- [SOURCE MATERIAL]

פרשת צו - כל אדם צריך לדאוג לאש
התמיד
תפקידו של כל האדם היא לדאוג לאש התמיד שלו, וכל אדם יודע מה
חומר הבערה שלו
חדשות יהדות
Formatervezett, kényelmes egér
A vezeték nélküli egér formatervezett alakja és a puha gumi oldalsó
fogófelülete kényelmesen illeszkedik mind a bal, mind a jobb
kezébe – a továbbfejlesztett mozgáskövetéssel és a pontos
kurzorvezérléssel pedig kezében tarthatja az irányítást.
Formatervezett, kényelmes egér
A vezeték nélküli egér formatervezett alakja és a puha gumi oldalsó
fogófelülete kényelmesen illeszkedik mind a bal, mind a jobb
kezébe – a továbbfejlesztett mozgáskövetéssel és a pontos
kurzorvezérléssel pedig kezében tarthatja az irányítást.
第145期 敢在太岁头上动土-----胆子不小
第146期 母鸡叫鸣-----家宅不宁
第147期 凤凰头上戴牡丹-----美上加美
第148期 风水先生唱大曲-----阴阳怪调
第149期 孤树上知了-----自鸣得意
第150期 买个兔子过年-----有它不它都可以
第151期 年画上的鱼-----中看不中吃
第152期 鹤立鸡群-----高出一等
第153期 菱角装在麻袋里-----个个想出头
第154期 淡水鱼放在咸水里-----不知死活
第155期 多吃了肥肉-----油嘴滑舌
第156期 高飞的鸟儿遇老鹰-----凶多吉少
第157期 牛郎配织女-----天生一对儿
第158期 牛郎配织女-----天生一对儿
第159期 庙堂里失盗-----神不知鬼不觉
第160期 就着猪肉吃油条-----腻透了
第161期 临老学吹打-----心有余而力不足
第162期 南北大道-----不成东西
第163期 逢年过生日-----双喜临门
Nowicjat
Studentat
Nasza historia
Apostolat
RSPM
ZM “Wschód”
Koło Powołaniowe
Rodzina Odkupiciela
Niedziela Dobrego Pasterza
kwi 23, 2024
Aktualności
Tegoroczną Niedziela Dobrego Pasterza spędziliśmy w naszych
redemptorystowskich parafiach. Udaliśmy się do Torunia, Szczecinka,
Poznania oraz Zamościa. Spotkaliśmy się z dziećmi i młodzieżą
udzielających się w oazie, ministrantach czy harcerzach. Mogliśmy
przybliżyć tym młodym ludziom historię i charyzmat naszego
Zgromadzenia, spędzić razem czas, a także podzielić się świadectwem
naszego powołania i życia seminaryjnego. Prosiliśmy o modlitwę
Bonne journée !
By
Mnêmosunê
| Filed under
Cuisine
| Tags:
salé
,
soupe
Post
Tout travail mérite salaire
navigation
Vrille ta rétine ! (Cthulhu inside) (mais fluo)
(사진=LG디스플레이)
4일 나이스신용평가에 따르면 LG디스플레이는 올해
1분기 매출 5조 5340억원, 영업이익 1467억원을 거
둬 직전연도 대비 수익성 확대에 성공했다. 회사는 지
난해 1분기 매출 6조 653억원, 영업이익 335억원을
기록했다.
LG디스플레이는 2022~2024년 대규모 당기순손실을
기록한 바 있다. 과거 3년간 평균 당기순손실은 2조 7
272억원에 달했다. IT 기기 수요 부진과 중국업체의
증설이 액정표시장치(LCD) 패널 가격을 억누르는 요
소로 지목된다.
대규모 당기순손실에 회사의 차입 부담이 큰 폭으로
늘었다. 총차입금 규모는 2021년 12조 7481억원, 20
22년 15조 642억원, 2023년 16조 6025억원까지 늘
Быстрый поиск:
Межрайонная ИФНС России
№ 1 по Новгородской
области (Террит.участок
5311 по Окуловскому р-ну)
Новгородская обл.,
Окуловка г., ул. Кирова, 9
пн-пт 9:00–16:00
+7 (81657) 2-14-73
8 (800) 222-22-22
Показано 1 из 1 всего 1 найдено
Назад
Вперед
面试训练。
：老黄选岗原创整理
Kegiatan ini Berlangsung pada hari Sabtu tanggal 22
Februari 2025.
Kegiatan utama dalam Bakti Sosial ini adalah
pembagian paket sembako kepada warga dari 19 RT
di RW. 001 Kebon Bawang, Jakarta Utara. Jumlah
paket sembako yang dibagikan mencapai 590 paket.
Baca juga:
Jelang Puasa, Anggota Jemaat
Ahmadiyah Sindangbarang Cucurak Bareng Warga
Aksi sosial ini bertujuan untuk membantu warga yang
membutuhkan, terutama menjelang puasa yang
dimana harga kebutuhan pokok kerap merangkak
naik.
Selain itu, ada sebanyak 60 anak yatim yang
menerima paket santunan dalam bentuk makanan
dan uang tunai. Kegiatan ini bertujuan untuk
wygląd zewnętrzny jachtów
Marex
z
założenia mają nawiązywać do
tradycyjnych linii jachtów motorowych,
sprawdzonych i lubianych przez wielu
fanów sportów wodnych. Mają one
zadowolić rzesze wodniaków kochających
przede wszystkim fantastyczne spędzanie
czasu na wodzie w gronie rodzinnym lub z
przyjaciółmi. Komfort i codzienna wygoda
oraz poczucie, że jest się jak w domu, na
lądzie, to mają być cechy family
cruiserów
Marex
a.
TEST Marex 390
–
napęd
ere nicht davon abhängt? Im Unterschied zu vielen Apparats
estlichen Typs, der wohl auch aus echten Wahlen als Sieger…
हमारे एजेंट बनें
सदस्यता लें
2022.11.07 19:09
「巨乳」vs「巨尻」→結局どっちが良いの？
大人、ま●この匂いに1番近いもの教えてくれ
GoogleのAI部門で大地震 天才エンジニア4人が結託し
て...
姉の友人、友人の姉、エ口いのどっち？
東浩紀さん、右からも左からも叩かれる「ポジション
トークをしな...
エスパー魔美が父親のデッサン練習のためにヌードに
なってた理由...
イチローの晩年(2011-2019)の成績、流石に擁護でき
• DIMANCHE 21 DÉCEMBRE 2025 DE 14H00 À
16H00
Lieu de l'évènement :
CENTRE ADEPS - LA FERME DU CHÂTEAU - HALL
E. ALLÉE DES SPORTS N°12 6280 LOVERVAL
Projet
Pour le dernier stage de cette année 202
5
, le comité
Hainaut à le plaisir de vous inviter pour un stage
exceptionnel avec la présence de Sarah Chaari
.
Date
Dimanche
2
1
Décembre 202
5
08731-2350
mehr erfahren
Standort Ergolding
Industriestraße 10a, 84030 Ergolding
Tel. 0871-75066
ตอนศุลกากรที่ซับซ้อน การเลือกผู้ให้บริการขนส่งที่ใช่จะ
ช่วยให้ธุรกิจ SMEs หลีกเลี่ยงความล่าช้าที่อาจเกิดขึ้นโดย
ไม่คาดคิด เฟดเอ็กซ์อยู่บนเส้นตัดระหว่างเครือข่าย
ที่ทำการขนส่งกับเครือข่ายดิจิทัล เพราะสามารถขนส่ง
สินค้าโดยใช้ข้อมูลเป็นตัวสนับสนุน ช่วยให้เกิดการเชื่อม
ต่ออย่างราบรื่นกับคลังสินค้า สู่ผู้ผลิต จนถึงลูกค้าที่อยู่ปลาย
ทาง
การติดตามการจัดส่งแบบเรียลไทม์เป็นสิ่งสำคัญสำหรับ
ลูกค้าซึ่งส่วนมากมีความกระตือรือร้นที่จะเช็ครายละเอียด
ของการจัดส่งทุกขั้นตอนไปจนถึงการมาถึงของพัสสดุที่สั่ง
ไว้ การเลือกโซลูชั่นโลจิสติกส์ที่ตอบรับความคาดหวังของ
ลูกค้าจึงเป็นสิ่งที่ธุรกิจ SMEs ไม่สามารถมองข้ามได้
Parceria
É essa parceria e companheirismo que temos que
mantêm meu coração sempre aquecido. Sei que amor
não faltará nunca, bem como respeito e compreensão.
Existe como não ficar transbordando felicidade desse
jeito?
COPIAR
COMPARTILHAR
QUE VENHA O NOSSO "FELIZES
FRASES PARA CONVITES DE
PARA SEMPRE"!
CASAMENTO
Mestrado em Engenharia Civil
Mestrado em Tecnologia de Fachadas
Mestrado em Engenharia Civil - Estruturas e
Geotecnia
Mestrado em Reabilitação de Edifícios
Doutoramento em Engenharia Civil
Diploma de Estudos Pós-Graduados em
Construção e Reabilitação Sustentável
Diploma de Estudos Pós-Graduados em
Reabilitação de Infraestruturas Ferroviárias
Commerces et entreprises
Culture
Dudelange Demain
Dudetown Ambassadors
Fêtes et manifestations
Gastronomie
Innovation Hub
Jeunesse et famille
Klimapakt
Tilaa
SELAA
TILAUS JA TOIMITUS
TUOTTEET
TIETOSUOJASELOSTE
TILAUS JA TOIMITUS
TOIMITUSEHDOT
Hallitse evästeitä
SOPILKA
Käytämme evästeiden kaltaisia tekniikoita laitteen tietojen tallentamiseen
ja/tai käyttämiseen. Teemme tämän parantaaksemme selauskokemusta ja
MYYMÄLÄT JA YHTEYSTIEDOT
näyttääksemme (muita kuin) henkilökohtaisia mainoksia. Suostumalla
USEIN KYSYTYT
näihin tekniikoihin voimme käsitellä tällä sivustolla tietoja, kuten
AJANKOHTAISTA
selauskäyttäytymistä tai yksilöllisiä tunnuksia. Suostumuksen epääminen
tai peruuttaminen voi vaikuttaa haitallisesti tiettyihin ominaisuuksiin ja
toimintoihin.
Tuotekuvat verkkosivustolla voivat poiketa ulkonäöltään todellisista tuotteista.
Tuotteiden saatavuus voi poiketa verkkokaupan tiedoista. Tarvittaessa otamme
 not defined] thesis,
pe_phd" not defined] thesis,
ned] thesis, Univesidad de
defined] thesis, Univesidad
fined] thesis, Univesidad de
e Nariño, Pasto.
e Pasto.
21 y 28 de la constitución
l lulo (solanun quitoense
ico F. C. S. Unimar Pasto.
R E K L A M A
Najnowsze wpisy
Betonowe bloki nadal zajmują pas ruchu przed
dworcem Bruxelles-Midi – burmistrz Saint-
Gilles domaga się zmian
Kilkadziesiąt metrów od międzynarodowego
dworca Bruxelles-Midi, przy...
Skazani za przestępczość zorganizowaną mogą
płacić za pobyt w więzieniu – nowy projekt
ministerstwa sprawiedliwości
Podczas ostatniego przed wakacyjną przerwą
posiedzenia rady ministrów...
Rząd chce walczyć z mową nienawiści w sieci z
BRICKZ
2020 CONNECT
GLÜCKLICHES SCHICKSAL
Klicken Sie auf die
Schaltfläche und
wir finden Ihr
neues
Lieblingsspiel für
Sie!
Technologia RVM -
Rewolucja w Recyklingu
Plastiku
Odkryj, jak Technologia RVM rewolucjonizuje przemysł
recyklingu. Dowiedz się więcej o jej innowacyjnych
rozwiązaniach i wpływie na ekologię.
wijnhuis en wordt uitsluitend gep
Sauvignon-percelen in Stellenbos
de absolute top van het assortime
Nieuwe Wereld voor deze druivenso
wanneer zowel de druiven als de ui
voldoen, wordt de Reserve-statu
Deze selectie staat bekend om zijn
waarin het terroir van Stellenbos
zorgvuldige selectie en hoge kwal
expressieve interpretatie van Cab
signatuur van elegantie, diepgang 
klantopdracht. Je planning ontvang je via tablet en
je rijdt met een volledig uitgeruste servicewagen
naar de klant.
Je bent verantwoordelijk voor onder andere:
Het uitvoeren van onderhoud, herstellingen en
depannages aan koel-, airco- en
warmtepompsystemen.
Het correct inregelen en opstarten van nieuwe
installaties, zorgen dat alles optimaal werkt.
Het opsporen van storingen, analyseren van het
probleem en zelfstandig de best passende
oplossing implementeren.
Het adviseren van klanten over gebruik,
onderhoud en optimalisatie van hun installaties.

- [EXERCISE OBJECTIVE] Reproduce the listing, starting with its first line and going on through the line that contains "第162期 南北大道-----不成东西", and change "牛郎配织女" to "织女配牛郎" wherever it occurs, keeping everything else the same.

- [WRITTEN RESPONSE]
פרשת צו - כל אדם צריך לדאוג לאש
התמיד
תפקידו של כל האדם היא לדאוג לאש התמיד שלו, וכל אדם יודע מה
חומר הבערה שלו
חדשות יהדות
Formatervezett, kényelmes egér
A vezeték nélküli egér formatervezett alakja és a puha gumi oldalsó
fogófelülete kényelmesen illeszkedik mind a bal, mind a jobb
kezébe – a továbbfejlesztett mozgáskövetéssel és a pontos
kurzorvezérléssel pedig kezében tarthatja az irányítást.
Formatervezett, kényelmes egér
A vezeték nélküli egér formatervezett alakja és a puha gumi oldalsó
fogófelülete kényelmesen illeszkedik mind a bal, mind a jobb
kezébe – a továbbfejlesztett mozgáskövetéssel és a pontos
kurzorvezérléssel pedig kezében tarthatja az irányítást.
第145期 敢在太岁头上动土-----胆子不小
第146期 母鸡叫鸣-----家宅不宁
第147期 凤凰头上戴牡丹-----美上加美
第148期 风水先生唱大曲-----阴阳怪调
第149期 孤树上知了-----自鸣得意
第150期 买个兔子过年-----有它不它都可以
第151期 年画上的鱼-----中看不中吃
第152期 鹤立鸡群-----高出一等
第153期 菱角装在麻袋里-----个个想出头
第154期 淡水鱼放在咸水里-----不知死活
第155期 多吃了肥肉-----油嘴滑舌
第156期 高飞的鸟儿遇老鹰-----凶多吉少
第157期 织女配牛郎-----天生一对儿
第158期 织女配牛郎-----天生一对儿
第159期 庙堂里失盗-----神不知鬼不觉
第160期 就着猪肉吃油条-----腻透了
第161期 临老学吹打-----心有余而力不足
第162期 南北大道-----不成东西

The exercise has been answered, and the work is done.